### Your task
For the word "class", state how many lines below contain it. Give no other text.

### Extracted data
::::

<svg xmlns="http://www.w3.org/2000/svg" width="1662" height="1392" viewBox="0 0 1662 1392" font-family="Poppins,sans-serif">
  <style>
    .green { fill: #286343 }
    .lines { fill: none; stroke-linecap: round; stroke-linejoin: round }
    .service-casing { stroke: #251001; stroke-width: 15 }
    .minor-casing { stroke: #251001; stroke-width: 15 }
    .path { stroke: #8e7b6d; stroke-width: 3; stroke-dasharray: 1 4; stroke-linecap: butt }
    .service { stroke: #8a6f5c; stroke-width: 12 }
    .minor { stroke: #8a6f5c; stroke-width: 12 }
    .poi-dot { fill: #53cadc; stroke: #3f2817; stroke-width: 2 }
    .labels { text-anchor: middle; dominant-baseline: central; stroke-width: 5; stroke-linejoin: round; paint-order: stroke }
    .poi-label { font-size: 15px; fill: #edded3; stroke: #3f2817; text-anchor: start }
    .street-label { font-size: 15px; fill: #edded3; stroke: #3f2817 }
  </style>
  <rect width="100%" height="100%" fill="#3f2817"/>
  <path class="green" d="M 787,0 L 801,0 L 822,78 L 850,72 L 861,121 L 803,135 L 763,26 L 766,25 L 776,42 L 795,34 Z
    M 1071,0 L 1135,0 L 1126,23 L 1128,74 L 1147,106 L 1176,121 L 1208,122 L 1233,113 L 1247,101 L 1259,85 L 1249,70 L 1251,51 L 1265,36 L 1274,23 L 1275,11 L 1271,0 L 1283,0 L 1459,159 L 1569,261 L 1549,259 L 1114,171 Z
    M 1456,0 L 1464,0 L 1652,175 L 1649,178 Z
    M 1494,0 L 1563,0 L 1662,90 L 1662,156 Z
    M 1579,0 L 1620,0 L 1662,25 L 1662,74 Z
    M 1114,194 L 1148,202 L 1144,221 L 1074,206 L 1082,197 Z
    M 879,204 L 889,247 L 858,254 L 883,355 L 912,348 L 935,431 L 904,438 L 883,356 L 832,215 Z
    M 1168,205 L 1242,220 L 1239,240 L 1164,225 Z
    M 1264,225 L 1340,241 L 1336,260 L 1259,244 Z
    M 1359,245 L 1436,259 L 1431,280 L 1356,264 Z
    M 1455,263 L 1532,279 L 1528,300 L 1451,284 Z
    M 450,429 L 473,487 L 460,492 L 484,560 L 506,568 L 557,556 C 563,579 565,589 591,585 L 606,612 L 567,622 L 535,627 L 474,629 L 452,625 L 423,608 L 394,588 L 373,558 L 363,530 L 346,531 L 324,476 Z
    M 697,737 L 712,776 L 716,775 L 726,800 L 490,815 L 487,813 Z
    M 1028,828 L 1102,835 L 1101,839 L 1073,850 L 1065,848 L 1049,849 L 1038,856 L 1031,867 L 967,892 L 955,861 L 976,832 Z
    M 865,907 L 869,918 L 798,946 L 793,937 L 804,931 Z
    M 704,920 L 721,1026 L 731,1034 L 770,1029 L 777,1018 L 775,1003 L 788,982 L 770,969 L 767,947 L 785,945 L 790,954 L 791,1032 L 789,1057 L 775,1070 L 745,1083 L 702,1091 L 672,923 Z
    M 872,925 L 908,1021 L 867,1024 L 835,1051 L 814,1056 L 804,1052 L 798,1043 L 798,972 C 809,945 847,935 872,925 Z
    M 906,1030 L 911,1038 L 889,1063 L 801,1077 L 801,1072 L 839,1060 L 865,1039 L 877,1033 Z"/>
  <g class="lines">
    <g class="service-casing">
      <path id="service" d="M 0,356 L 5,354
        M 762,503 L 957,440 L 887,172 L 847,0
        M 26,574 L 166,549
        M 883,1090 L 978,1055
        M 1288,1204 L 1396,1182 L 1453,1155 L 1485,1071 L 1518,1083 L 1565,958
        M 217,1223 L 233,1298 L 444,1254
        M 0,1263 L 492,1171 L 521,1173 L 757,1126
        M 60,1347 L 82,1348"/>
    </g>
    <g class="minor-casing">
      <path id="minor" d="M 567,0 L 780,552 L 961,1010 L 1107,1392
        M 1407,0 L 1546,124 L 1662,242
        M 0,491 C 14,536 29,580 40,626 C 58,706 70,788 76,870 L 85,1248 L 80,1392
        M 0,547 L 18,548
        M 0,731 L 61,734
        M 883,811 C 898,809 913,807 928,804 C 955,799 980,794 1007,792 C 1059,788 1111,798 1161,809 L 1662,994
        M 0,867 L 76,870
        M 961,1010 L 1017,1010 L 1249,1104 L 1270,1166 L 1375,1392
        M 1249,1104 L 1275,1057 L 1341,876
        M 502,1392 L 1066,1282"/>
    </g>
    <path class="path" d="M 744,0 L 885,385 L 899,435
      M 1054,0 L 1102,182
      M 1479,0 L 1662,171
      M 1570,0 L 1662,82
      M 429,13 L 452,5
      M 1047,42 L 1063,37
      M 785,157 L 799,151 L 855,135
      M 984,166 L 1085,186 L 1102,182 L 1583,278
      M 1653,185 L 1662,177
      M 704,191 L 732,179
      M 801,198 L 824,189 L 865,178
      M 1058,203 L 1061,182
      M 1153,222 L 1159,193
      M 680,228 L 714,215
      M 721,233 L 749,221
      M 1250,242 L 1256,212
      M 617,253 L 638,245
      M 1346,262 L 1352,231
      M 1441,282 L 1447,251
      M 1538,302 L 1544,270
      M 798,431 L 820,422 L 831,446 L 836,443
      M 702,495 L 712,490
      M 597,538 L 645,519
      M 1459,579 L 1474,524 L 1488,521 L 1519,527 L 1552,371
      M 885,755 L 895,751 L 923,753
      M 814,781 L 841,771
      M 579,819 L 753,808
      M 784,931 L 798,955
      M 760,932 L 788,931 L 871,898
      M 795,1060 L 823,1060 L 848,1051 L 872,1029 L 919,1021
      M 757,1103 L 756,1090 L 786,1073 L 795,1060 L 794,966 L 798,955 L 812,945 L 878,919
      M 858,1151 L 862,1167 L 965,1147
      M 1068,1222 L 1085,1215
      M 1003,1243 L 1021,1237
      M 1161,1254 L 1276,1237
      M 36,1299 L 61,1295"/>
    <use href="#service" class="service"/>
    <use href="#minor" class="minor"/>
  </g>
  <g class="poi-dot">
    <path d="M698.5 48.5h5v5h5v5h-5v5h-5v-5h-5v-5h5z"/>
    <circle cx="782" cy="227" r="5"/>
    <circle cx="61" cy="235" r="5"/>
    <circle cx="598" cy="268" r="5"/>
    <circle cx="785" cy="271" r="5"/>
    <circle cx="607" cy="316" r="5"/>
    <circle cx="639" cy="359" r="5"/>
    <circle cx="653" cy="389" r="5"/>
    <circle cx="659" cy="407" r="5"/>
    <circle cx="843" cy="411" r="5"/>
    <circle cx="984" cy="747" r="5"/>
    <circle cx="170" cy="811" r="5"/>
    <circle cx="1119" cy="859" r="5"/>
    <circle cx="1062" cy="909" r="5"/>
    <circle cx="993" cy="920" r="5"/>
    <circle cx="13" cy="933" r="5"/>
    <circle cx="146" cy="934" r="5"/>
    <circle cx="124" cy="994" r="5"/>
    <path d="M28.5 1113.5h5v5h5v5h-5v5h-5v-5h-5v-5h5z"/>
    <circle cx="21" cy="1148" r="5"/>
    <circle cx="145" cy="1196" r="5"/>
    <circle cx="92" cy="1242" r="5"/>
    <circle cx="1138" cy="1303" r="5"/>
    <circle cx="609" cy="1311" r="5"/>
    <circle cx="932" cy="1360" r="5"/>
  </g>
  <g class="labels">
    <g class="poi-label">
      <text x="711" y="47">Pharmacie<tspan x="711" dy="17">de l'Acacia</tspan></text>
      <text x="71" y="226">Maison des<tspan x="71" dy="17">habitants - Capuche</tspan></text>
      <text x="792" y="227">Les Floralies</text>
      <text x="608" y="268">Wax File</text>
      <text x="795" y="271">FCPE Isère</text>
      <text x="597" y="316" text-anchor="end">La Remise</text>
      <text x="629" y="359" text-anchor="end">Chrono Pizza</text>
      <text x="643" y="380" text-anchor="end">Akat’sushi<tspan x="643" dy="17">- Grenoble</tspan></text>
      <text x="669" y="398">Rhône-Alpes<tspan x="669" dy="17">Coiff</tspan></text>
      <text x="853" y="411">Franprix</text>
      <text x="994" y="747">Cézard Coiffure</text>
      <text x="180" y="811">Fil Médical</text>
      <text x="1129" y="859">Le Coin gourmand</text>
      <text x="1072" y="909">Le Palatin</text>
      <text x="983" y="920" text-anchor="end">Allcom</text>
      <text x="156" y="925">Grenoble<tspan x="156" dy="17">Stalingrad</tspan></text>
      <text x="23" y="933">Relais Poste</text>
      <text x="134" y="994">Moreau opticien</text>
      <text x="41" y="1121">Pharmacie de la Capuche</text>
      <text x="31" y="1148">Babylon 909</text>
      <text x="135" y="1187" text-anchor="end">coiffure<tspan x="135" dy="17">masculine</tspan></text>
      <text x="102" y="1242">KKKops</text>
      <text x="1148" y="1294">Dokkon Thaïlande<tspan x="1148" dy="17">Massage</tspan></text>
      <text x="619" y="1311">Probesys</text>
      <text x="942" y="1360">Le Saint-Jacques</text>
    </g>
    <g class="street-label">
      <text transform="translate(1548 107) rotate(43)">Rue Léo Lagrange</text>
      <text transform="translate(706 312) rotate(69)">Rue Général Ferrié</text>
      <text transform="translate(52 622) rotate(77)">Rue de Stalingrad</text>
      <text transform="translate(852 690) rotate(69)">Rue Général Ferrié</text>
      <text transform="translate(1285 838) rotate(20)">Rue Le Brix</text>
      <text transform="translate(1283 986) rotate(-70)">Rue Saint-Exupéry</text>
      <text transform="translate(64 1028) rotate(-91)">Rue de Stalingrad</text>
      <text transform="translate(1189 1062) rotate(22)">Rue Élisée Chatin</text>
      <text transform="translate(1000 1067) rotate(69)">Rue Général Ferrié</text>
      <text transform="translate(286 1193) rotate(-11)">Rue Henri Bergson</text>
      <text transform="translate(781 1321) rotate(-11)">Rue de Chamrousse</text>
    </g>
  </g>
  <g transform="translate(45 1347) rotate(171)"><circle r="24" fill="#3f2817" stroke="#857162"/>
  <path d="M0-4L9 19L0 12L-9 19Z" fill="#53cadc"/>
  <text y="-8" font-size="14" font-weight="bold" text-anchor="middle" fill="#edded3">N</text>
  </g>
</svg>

::::

### Answer box
11